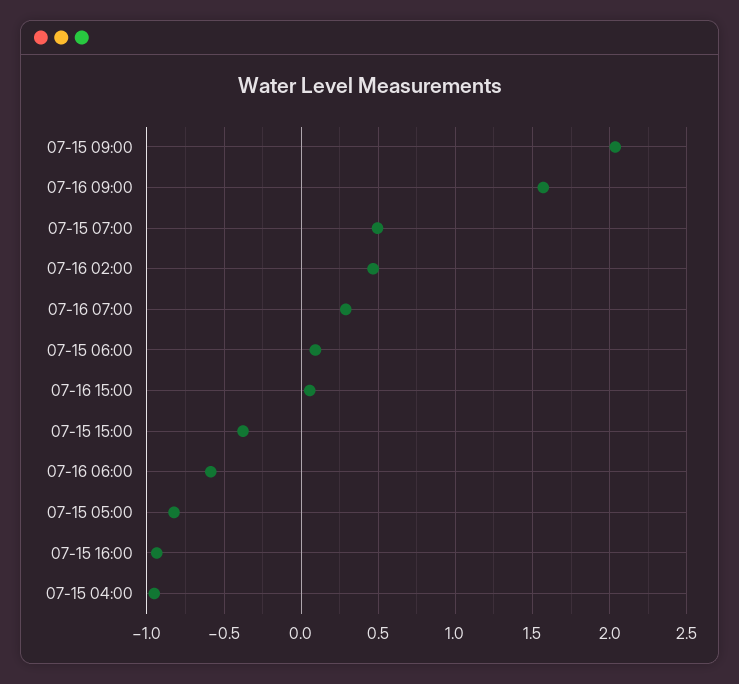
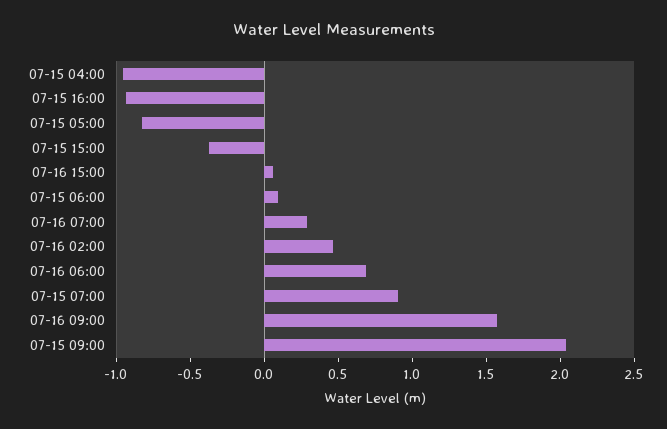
  {
    "07-15 09:00": 2.05,
    "07-16 09:00": 1.55,
-   "07-15 07:00": 0.5,
+   "07-15 07:00": 0.9,
    "07-16 02:00": 0.45,
    "07-16 07:00": 0.3,
    "07-15 06:00": 0.1,
    "07-16 15:00": 0.05,
    "07-15 15:00": -0.4,
-   "07-16 06:00": -0.6,
+   "07-16 06:00": 0.7,
    "07-15 05:00": -0.8,
    "07-15 16:00": -0.95,
    "07-15 04:00": -0.95
  }

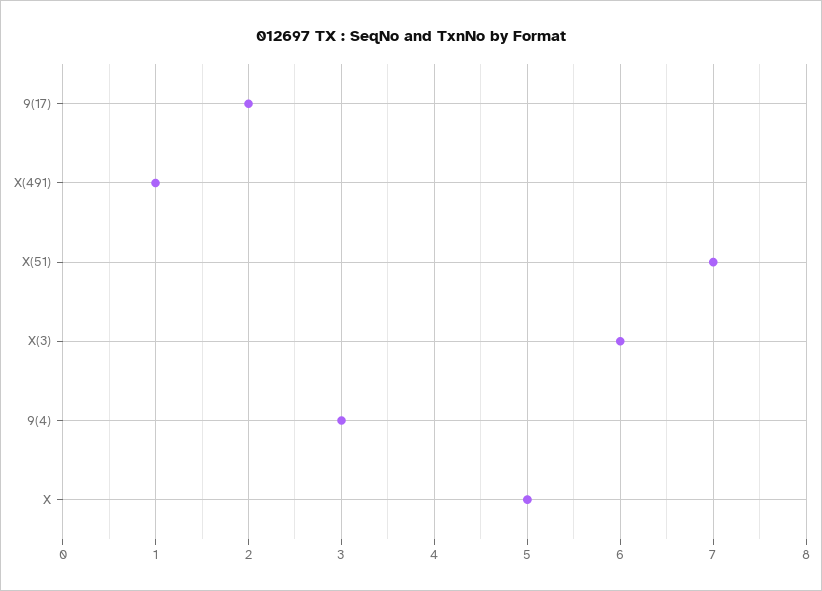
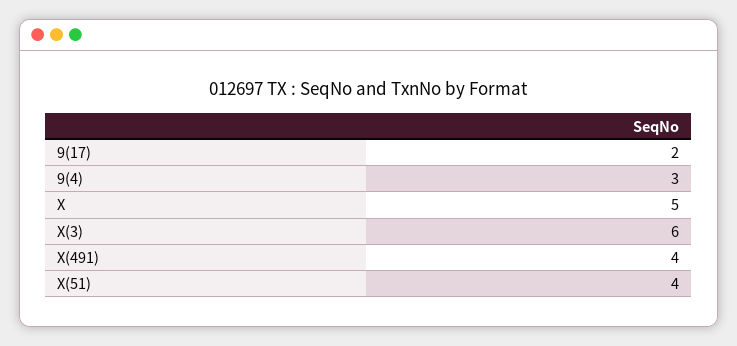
  {
    "9(17)": 2,
-   "X(491)": 1,
+   "X(491)": 4,
-   "X(51)": 7,
+   "X(51)": 4,
    "X(3)": 6,
    "9(4)": 3,
    "X": 5
  }

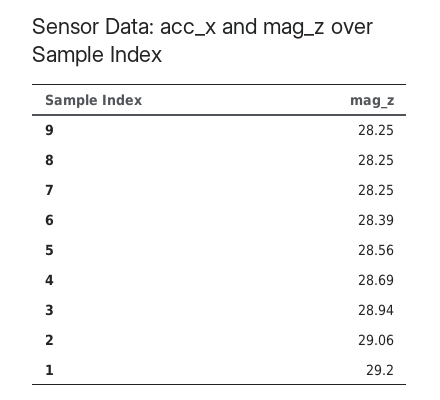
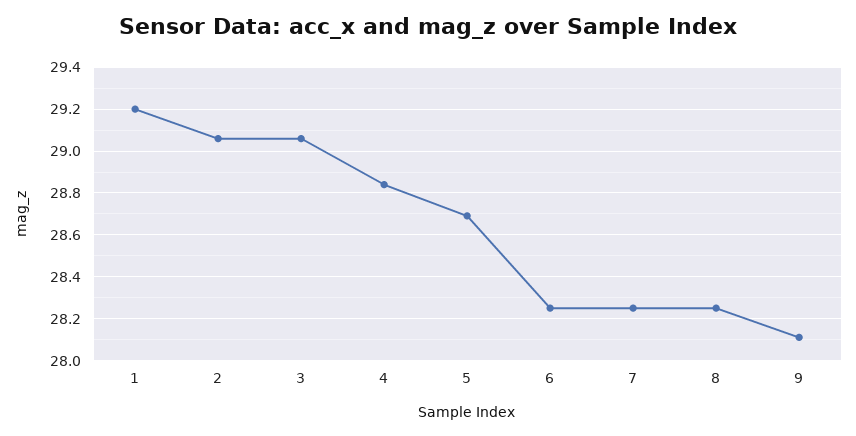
  {
-   "9": 28.25,
+   "9": 28.1,
    "8": 28.25,
    "7": 28.25,
-   "6": 28.39,
+   "6": 28.25,
-   "5": 28.56,
+   "5": 28.7,
-   "4": 28.69,
+   "4": 28.85,
-   "3": 28.94,
+   "3": 29.05,
    "2": 29.06,
    "1": 29.2
  }

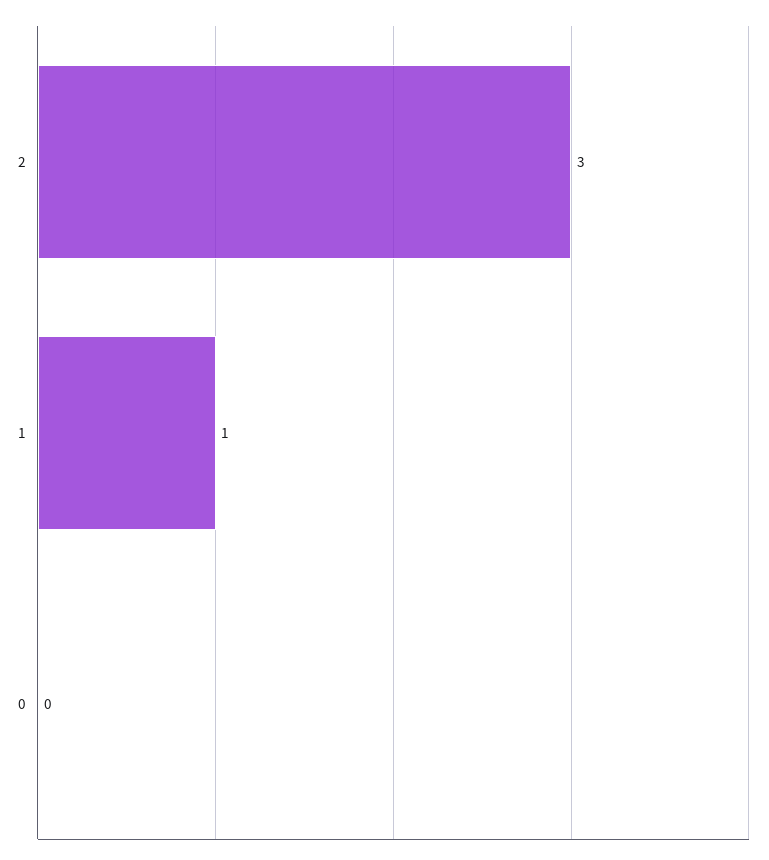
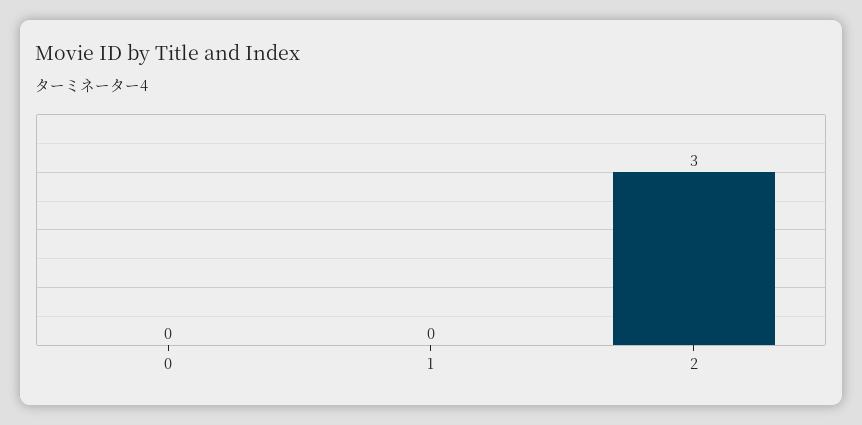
  {
    "2": 3,
-   "1": 1,
+   "1": 0,
    "0": 0
  }

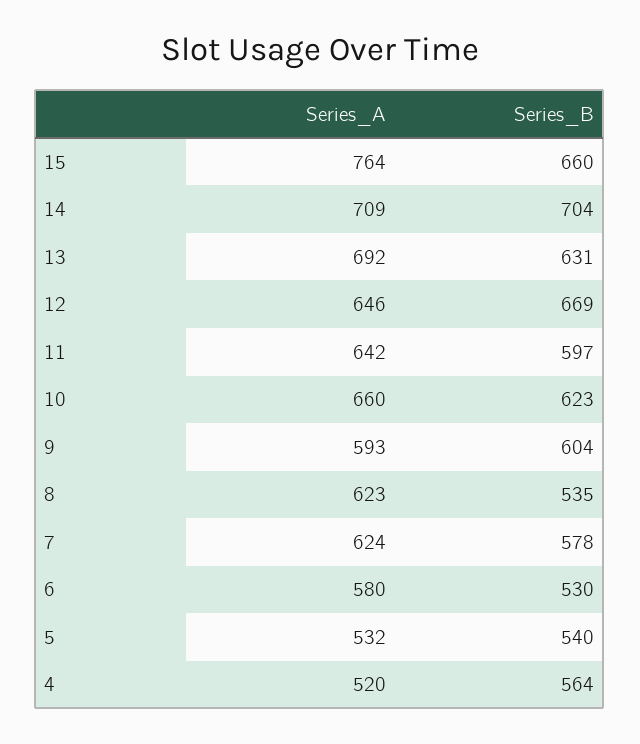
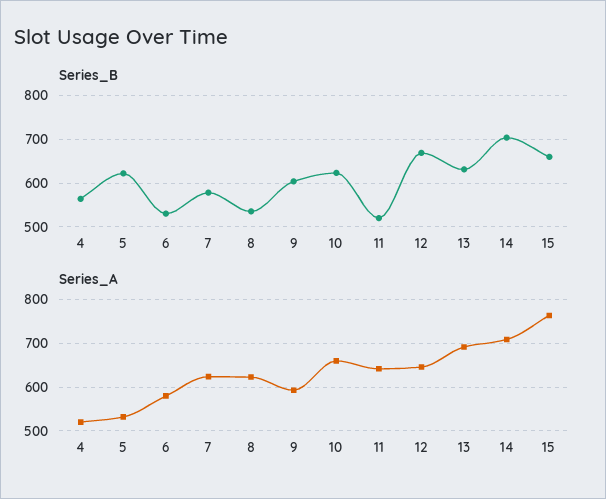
  {
    "Series_A": {
      "15": 764,
      "14": 709,
      "13": 692,
      "12": 646,
      "11": 642,
      "10": 660,
      "9": 593,
      "8": 623,
      "7": 624,
      "6": 580,
      "5": 532,
      "4": 520
    },
    "Series_B": {
      "15": 660,
      "14": 704,
      "13": 631,
      "12": 669,
-     "11": 597,
+     "11": 520,
      "10": 623,
      "9": 604,
      "8": 535,
      "7": 578,
      "6": 530,
-     "5": 540,
+     "5": 620,
      "4": 564
    }
  }

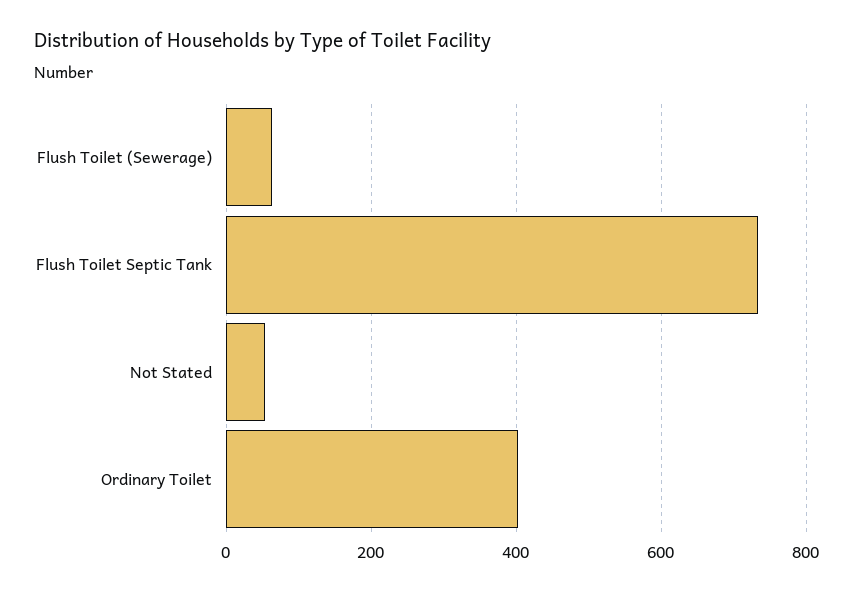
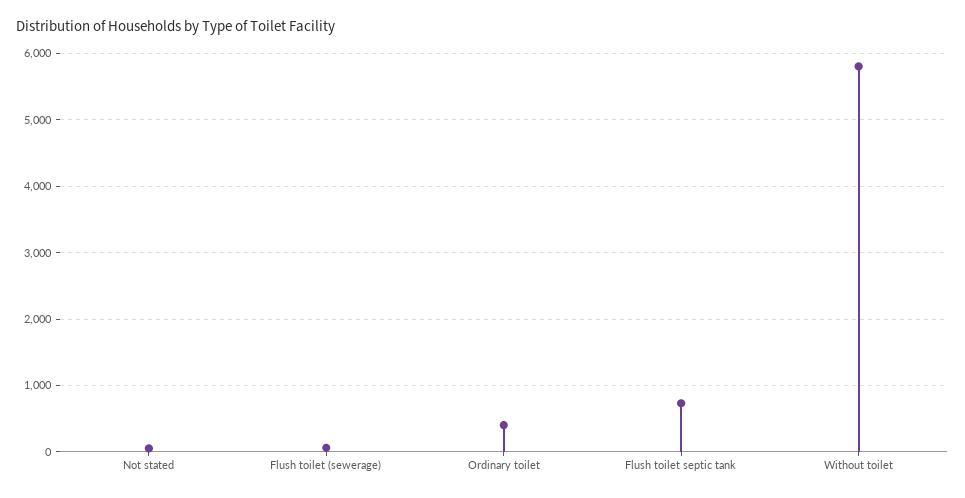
  {
    "Flush Toilet (Sewerage)": 60,
    "Flush Toilet Septic Tank": 740,
    "Not Stated": 60,
-   "Ordinary Toilet": 400
+   "Ordinary Toilet": 400,
+   "Without toilet": 5800
  }

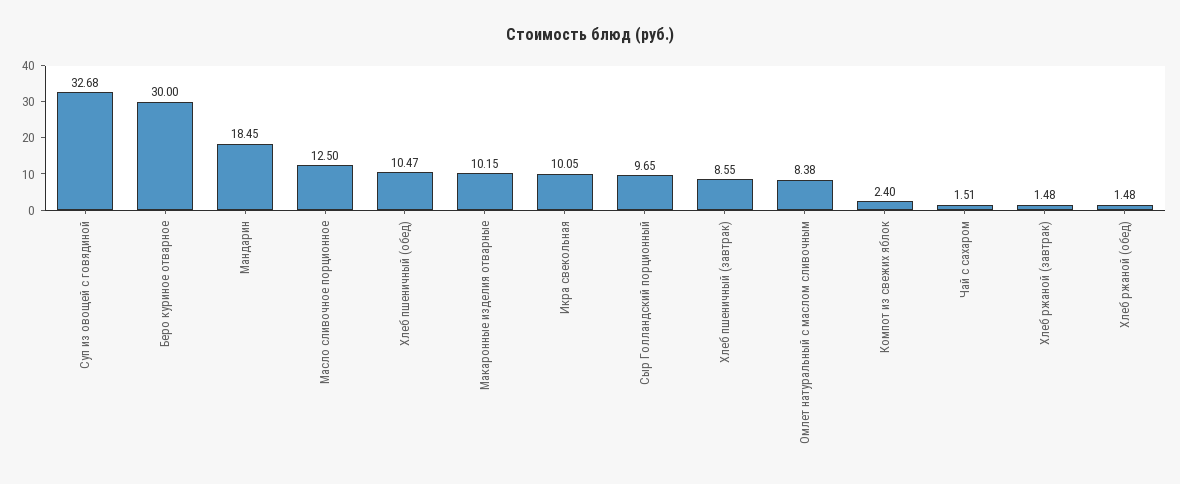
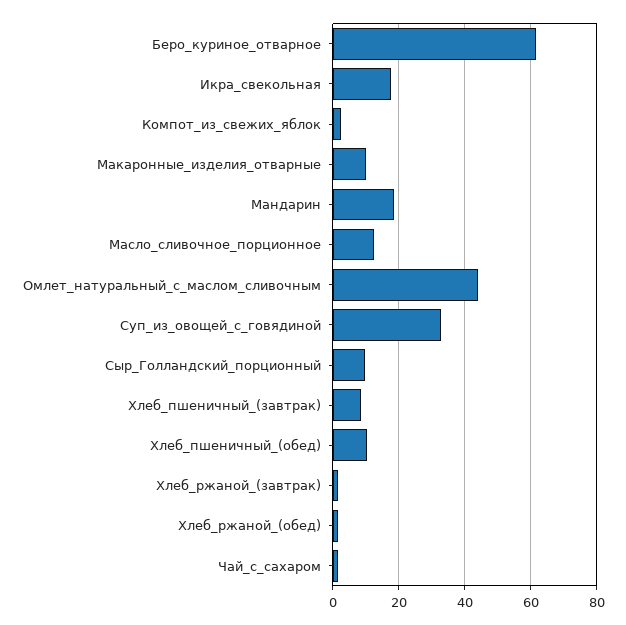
  {
    "Суп из овощей с говядиной": 32.68,
-   "Беро куриное отварное": 30,
+   "Беро куриное отварное": 62,
    "Мандарин": 18.45,
    "Масло сливочное порционное": 12.5,
    "Хлеб пшеничный (обед)": 10.47,
    "Макаронные изделия отварные": 10.15,
-   "Икра свекольная": 10.05,
+   "Икра свекольная": 18,
    "Сыр Голландский порционный": 9.65,
    "Хлеб пшеничный (завтрак)": 8.55,
-   "Омлет натуральный с маслом сливочным": 8.38,
+   "Омлет натуральный с маслом сливочным": 44,
    "Компот из свежих яблок": 2.4,
    "Чай с сахаром": 1.51,
    "Хлеб ржаной (завтрак)": 1.48,
    "Хлеб ржаной (обед)": 1.48
  }

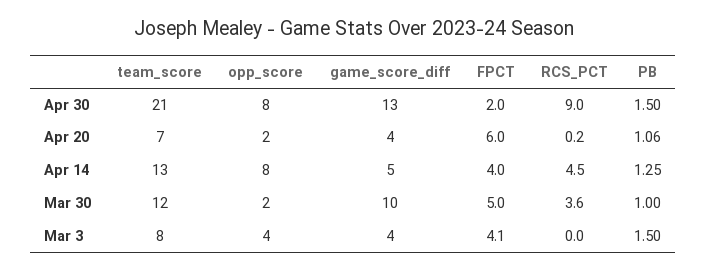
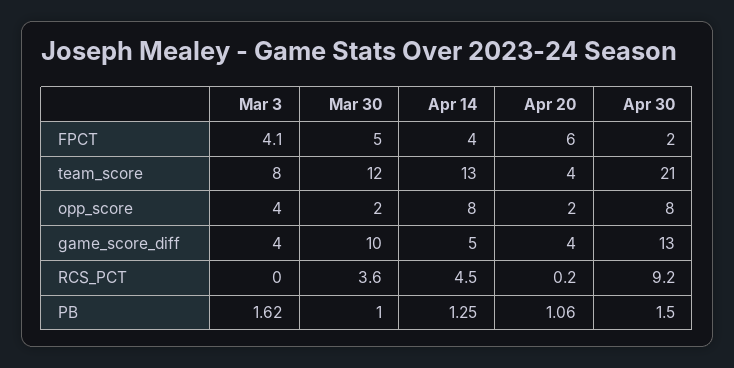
  {
    "team_score": {
      "Apr 30": 21,
-     "Apr 20": 7,
+     "Apr 20": 4,
      "Apr 14": 13,
      "Mar 30": 12,
      "Mar 3": 8
    },
    "opp_score": {
      "Apr 30": 8,
      "Apr 20": 2,
      "Apr 14": 8,
      "Mar 30": 2,
      "Mar 3": 4
    },
    "game_score_diff": {
      "Apr 30": 13,
      "Apr 20": 4,
      "Apr 14": 5,
      "Mar 30": 10,
      "Mar 3": 4
    },
    "FPCT": {
      "Apr 30": 2,
      "Apr 20": 6,
      "Apr 14": 4,
      "Mar 30": 5,
      "Mar 3": 4.1
    },
    "RCS_PCT": {
-     "Apr 30": 9,
+     "Apr 30": 9.2,
      "Apr 20": 0.2,
      "Apr 14": 4.5,
      "Mar 30": 3.6,
      "Mar 3": 0
    },
    "PB": {
      "Apr 30": 1.5,
      "Apr 20": 1.06,
      "Apr 14": 1.25,
      "Mar 30": 1,
-     "Mar 3": 1.5
+     "Mar 3": 1.62
    }
  }

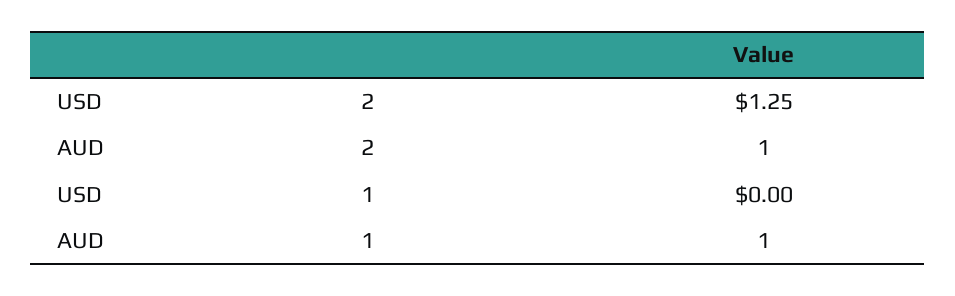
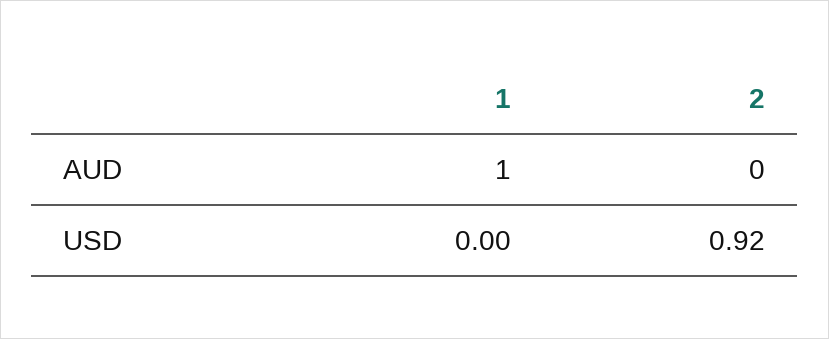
  {
    "USD": {
-     "2": 1.25,
+     "2": 0.92,
      "1": 0
    },
    "AUD": {
-     "2": 1,
+     "2": 0,
      "1": 1
    }
  }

==============================

Problem details |
Only an exact copy of the records counts as an answer. Leave out the images.

Result below |
  {
    "07-15 09:00": 2.05,
    "07-16 09:00": 1.55,
-   "07-15 07:00": 0.5,
+   "07-15 07:00": 0.9,
    "07-16 02:00": 0.45,
    "07-16 07:00": 0.3,
    "07-15 06:00": 0.1,
    "07-16 15:00": 0.05,
    "07-15 15:00": -0.4,
-   "07-16 06:00": -0.6,
+   "07-16 06:00": 0.7,
    "07-15 05:00": -0.8,
    "07-15 16:00": -0.95,
    "07-15 04:00": -0.95
  }

  {
    "9(17)": 2,
-   "X(491)": 1,
+   "X(491)": 4,
-   "X(51)": 7,
+   "X(51)": 4,
    "X(3)": 6,
    "9(4)": 3,
    "X": 5
  }

  {
-   "9": 28.25,
+   "9": 28.1,
    "8": 28.25,
    "7": 28.25,
-   "6": 28.39,
+   "6": 28.25,
-   "5": 28.56,
+   "5": 28.7,
-   "4": 28.69,
+   "4": 28.85,
-   "3": 28.94,
+   "3": 29.05,
    "2": 29.06,
    "1": 29.2
  }

  {
    "2": 3,
-   "1": 1,
+   "1": 0,
    "0": 0
  }

  {
    "Series_A": {
      "15": 764,
      "14": 709,
      "13": 692,
      "12": 646,
      "11": 642,
      "10": 660,
      "9": 593,
      "8": 623,
      "7": 624,
      "6": 580,
      "5": 532,
      "4": 520
    },
    "Series_B": {
      "15": 660,
      "14": 704,
      "13": 631,
      "12": 669,
-     "11": 597,
+     "11": 520,
      "10": 623,
      "9": 604,
      "8": 535,
      "7": 578,
      "6": 530,
-     "5": 540,
+     "5": 620,
      "4": 564
    }
  }

  {
    "Flush Toilet (Sewerage)": 60,
    "Flush Toilet Septic Tank": 740,
    "Not Stated": 60,
-   "Ordinary Toilet": 400
+   "Ordinary Toilet": 400,
+   "Without toilet": 5800
  }

  {
    "Суп из овощей с говядиной": 32.68,
-   "Беро куриное отварное": 30,
+   "Беро куриное отварное": 62,
    "Мандарин": 18.45,
    "Масло сливочное порционное": 12.5,
    "Хлеб пшеничный (обед)": 10.47,
    "Макаронные изделия отварные": 10.15,
-   "Икра свекольная": 10.05,
+   "Икра свекольная": 18,
    "Сыр Голландский порционный": 9.65,
    "Хлеб пшеничный (завтрак)": 8.55,
-   "Омлет натуральный с маслом сливочным": 8.38,
+   "Омлет натуральный с маслом сливочным": 44,
    "Компот из свежих яблок": 2.4,
    "Чай с сахаром": 1.51,
    "Хлеб ржаной (завтрак)": 1.48,
    "Хлеб ржаной (обед)": 1.48
  }

  {
    "team_score": {
      "Apr 30": 21,
-     "Apr 20": 7,
+     "Apr 20": 4,
      "Apr 14": 13,
      "Mar 30": 12,
      "Mar 3": 8
    },
    "opp_score": {
      "Apr 30": 8,
      "Apr 20": 2,
      "Apr 14": 8,
      "Mar 30": 2,
      "Mar 3": 4
    },
    "game_score_diff": {
      "Apr 30": 13,
      "Apr 20": 4,
      "Apr 14": 5,
      "Mar 30": 10,
      "Mar 3": 4
    },
    "FPCT": {
      "Apr 30": 2,
      "Apr 20": 6,
      "Apr 14": 4,
      "Mar 30": 5,
      "Mar 3": 4.1
    },
    "RCS_PCT": {
-     "Apr 30": 9,
+     "Apr 30": 9.2,
      "Apr 20": 0.2,
      "Apr 14": 4.5,
      "Mar 30": 3.6,
      "Mar 3": 0
    },
    "PB": {
      "Apr 30": 1.5,
      "Apr 20": 1.06,
      "Apr 14": 1.25,
      "Mar 30": 1,
-     "Mar 3": 1.5
+     "Mar 3": 1.62
    }
  }

  {
    "USD": {
-     "2": 1.25,
+     "2": 0.92,
      "1": 0
    },
    "AUD": {
-     "2": 1,
+     "2": 0,
      "1": 1
    }
  }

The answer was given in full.